■ **EXERCISE AIM**: Filter the listing and keep only the lines with the word "Belediye".

■ **DATA TO EXAMINE**:
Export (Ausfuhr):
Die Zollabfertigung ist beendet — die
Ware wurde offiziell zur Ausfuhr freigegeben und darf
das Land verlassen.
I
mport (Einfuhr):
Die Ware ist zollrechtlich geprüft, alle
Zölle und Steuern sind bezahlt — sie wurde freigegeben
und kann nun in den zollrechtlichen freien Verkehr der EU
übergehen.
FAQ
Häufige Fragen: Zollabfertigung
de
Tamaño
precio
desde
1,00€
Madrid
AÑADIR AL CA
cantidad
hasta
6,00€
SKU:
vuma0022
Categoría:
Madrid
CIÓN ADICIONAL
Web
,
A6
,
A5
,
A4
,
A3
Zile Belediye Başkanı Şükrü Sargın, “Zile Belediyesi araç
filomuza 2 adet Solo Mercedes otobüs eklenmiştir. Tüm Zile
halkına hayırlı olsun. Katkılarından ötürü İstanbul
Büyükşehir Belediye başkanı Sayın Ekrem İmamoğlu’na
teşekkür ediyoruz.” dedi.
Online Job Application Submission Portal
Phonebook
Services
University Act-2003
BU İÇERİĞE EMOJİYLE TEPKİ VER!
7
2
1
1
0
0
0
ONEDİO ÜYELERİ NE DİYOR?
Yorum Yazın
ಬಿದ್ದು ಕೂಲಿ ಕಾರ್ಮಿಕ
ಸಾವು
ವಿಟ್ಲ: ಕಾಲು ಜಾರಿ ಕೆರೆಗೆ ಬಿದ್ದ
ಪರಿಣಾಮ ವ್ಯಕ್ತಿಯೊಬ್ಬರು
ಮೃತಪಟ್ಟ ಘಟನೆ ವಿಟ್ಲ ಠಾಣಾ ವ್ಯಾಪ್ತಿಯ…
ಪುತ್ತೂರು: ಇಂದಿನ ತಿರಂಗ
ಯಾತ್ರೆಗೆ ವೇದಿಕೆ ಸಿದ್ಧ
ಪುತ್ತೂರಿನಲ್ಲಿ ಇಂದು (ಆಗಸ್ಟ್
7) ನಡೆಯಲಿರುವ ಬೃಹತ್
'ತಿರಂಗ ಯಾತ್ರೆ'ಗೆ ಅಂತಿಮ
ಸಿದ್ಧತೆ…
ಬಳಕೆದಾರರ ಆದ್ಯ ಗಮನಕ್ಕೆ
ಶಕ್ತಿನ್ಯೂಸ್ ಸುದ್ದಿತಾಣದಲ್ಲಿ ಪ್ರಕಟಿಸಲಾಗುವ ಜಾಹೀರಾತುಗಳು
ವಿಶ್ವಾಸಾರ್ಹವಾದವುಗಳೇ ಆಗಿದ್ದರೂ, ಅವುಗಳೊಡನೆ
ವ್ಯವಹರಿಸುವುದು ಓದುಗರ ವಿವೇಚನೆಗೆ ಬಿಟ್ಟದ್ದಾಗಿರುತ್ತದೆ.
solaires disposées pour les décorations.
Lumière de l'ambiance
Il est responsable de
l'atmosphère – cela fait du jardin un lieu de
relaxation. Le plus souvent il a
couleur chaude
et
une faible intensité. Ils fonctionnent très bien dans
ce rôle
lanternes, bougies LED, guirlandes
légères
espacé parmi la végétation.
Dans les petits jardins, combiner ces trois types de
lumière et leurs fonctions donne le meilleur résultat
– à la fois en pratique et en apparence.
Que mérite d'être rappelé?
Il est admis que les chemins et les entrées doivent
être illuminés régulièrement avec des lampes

■ **ANSWER BELOW**:
Zile Belediye Başkanı Şükrü Sargın, “Zile Belediyesi araç
Büyükşehir Belediye başkanı Sayın Ekrem İmamoğlu’na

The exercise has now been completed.